4 – Toujours garder ses factures de CBD. Et quand on en achète, ne pas hésiter à réclamer systématiquement le « certificat d’analyses du lot », pour pouvoir aussi le présenter, le cas échéant.
Bientôt le cannabis légalisé ?
Certains le pensent en tout cas !
À en croire les députés, ce n'est qu'une question de temps…
Selon un rapport d’information de l’Assemblée nationale, paru l’été dernier, « la mise en place de niveaux de consommation autorisés de THC », dans le cadre de cette commercialisation des produits CBD, « aboutira nécessairement à une adaptation des règles applicables à la conduite sous l’emprise (sic) de stupéfiants. Les dispositions correspondantes du code de la route pourraient être modifiées en s’inspirant de la gradation mise en place en matière d’alcoolémie. »
Pour Laureen Spira aussi, mettre des seuils, cela aurait le mérite de clarifier la situation. « Il y a une vraie atteinte à la clarté de la loi pénale. Or, quand la loi penale n’est pas claire, cela crée de l’insécurité pour les justiciables ».
L’une des solutions serait ainsi d’établir, comme on le voit pour l’alcoolémie, des seuils légaux.
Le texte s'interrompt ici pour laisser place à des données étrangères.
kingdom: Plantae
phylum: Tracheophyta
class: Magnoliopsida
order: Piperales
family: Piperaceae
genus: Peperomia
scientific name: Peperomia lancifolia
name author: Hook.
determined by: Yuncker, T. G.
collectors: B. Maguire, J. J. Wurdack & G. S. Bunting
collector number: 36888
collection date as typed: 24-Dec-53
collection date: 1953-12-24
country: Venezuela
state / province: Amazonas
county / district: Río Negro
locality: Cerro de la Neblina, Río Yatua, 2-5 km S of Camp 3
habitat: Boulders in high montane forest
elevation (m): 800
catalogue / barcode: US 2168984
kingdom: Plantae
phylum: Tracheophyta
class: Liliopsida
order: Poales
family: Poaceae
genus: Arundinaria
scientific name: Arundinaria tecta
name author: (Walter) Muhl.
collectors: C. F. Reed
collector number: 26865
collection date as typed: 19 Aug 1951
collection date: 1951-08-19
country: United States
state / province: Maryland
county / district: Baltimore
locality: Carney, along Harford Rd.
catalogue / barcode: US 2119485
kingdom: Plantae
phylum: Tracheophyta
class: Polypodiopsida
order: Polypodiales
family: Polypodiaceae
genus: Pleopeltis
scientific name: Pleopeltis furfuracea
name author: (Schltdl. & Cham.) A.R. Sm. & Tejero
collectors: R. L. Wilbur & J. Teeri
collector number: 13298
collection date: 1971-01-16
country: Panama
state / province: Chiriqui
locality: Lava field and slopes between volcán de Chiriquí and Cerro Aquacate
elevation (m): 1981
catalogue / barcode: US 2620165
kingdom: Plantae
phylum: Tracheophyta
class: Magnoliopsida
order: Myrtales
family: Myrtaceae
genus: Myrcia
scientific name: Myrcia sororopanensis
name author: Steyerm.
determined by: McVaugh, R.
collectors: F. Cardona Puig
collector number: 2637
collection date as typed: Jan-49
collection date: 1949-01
Ce ne serait alors qu’en cas de dépassement de ces seuils qu’il pourrait y avoir des poursuites judiciaires.
Ce faisant, cela reviendrait donc à autoriser, même pour des taux minimes, le cannabis en général et donc y compris sous forme stupéfiante !
En cas d’accident, que fait l’assurance ?
Elle couvre… en partie seulement !
Comme nous l'indique une porte-parole du fonds de garantie des victimes, « le fait d’être positif aux stupéfiants ne peut entraîner un refus de garantie » de la part de son assureur.
Mais attention, cela ne vaut que pour « les tiers victimes, indemnisés par l’assurance responsabilité civile (RC) du véhicule du conducteur », comme nous le précise un représentant de la Fédération française de l’Assurance (FFA).
Le conducteur, lui-même (ou pour son véhicule), ne sera pas indemnisé « car les contrats portés à notre connaissance prévoient comme exclusion la conduite sous alcool et/ou stupéfiants ».
Et sans surprise, dans une telle situation, l'assuré peut aussi s'attendre à une majoration de sa prime, voire à une résiliation de son contrat.
Y a-t-il de plus en plus de PV pour stupéfiants sur la route ?
Vrai, mais ça paraît peanuts par rapport au reste !
À l'image de l'alcoolémie, la plupart des délits, en 2020 (les dernières statistiques connues remontent à cette année de l'apparition du Covid), sauf pour la conduite après usage de stupéfiants (+5 %) et les récidives de grand excès de vitesse (+15 %).
Au total, ce sont alors 82 127 PV qui ont été dressés pour les stupéfiants - contre plus de 13,3 millions pour la vitesse -, soit 0,3 % de la totalité des infractions constatées cette année-là.
Selon les données de la Sécurité routière, 12 % des conducteurs impliqués dans les accidents mortels étaient « sous emprise (sic) de stupéfiants ».
Il reste à se donner les moyens de ne pas sanctionner des consommateurs qui ne se seraient à aucun moment drogués et/ou à les sensibiliser correctement aux risques encourus avec le CBD.